Seu sorriso era como de uma criança quando encontra a própria mãe. Puro e belo por si só.
Enquanto se espreguiçava perguntava o porquê de tudo aquilo estar acontecendo. Afinal, não tinha muitos motivos pra ficar daquele jeito, pois a noite anterior tinha sido igual às outras.
Mas naquela manhã ela estava diferente. Era ela diferente
Decidiu que iria se dar um presente
Talvez até mais do que isso. Só não iria esperar ninguém satisfazê-la. Iria atrás
Saiu do quarto como se tivesse de partida para um final que não conhecia. Não sabia onde, como e com quem terminaria.

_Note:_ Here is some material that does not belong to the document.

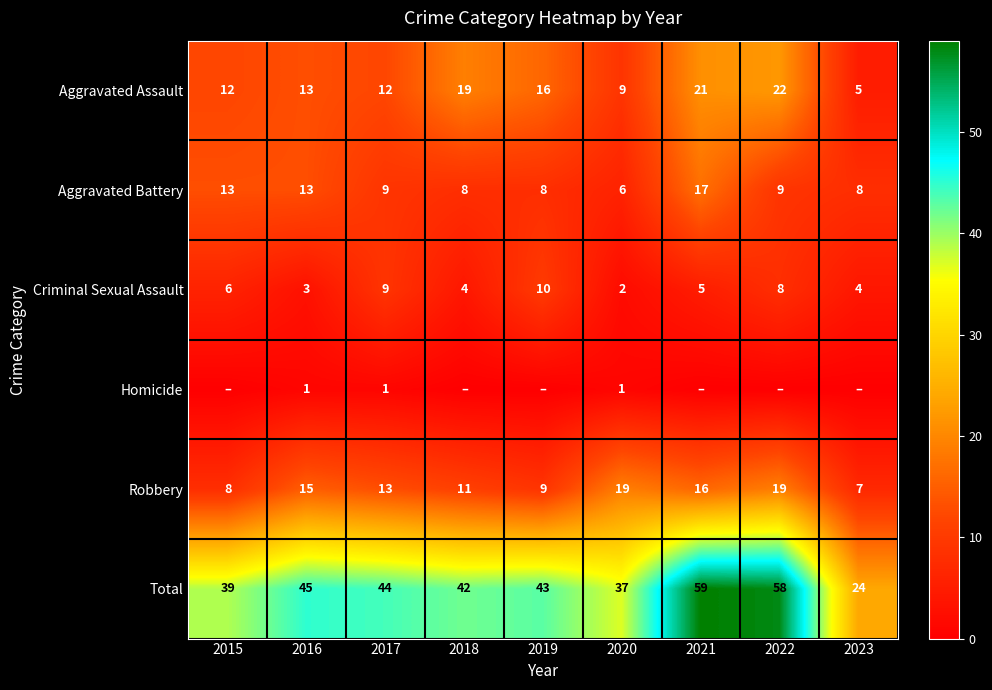

At which label is Criminal Sexual Assault closest to 6?

2015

No banheiro, tomando banho, acariciou o seu corpo como há muito tempo não fazia. Como há muito tempo não sentia vontade de fazer.
Ficou por horas embaixo do chuveiro.
Quando terminou se sentiu revigorada e teve uma certeza que é sempre bom ser provada. Como é bom ser tocada.
Ali, em frente ao espelho, escovando os cabelos, não se importou com os quilinhos a mais. O que a natureza leva a natureza trás. Queria comer pouco, mas gostava de comer demais. Voltou seus olhos para o seu rosto. Não sabia se era o embaçado do espelho, mas achava que tinha lá, uma certa beleza escondida.
Então teve uma visão que chamou a sua atenção. Era seu sorriso que ainda estava ali pra ser apreciado. Inconfundível, misterioso, charmoso. Nunca antes assim havia dado.
Se namorou por alguns segundos e se achou uma ridícula naquela situação, que ao mesmo tempo, era ma-ra-vi-lho-sa.